Par la force des choses, l’Abbaye de Villers-la-Ville s’est retrouvée actrice dans la survie de nombreux artistes ces prochaines semaines. En se réinventant à travers la crise, elle a réussi à mettre en lumière des solutions pérennes et à proposer des rendez-vous séduisants (plusieurs concerts sont d’ailleurs déjà sold out).

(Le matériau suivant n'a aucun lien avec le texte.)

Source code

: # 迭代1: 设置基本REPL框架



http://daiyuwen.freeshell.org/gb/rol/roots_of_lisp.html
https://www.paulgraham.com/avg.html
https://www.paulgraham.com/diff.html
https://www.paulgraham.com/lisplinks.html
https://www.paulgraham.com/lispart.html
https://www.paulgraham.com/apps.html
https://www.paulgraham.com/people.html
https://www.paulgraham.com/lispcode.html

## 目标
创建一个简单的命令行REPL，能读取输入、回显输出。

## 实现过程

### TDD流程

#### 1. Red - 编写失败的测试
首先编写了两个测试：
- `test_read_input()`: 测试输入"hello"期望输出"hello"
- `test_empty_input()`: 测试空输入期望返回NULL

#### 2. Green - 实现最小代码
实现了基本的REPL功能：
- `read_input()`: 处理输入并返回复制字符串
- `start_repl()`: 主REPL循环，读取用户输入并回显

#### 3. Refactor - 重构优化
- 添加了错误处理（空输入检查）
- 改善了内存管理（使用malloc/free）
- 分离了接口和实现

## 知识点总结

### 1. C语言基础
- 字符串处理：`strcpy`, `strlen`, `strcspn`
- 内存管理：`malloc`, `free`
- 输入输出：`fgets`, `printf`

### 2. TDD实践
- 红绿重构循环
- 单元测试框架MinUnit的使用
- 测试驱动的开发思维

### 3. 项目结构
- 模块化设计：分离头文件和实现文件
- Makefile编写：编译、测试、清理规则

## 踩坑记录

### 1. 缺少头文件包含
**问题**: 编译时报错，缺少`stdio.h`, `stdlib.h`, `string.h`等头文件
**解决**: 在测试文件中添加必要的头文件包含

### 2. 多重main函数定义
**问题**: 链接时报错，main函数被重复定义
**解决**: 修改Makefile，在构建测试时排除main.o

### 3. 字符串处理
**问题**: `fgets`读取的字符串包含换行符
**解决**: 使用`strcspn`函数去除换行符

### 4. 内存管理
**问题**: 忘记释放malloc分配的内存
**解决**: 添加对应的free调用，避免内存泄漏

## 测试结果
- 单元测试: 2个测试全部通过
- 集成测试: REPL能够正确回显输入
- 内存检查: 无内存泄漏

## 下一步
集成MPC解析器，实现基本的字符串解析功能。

" L’enseignement de tout ça, c’est qu’on s’est rendu compte aussi que l’on est capable de réagir très vite à une crise majeure ; que ces manifestations d’été plaisent tellement, qu’on envisage de les refaire à l’avenir. On ne l’avait pas imaginé ainsi. L’engouement des artistes et en plus leur volonté de jouer dans ce lieu magique, nous ont aussi marqué. En tant qu’acteur culturel, avoir pu faire face à cette situation chaotique en proposant des solutions positives qui répondent à nos missions sociales, nous ouvre une nouvelle voie qu’on poursuivra dans le futur. Habituellement on ne propose qu’un ou deux concerts par an. Pourquoi à l’avenir ne pas reproposer des concerts intimistes puisqu’ils plaisent ? ", conclut Thomas Haddad.

 

 

Tout cet été, Vivre ICI part à la rencontre des acteurs culturels, des producteurs, des pme… qui à la suite de la crise du coronavirus ont décidé de pivoter, de se réinventer et sont parvenus à mettre en place des solutions positives et durables pour s’en sortir. Leurs enseignements sont une lueur d’espoir pour leurs secteurs respectifs. Nous avons décidé de partager leur histoire et qui sait, vous inspirer.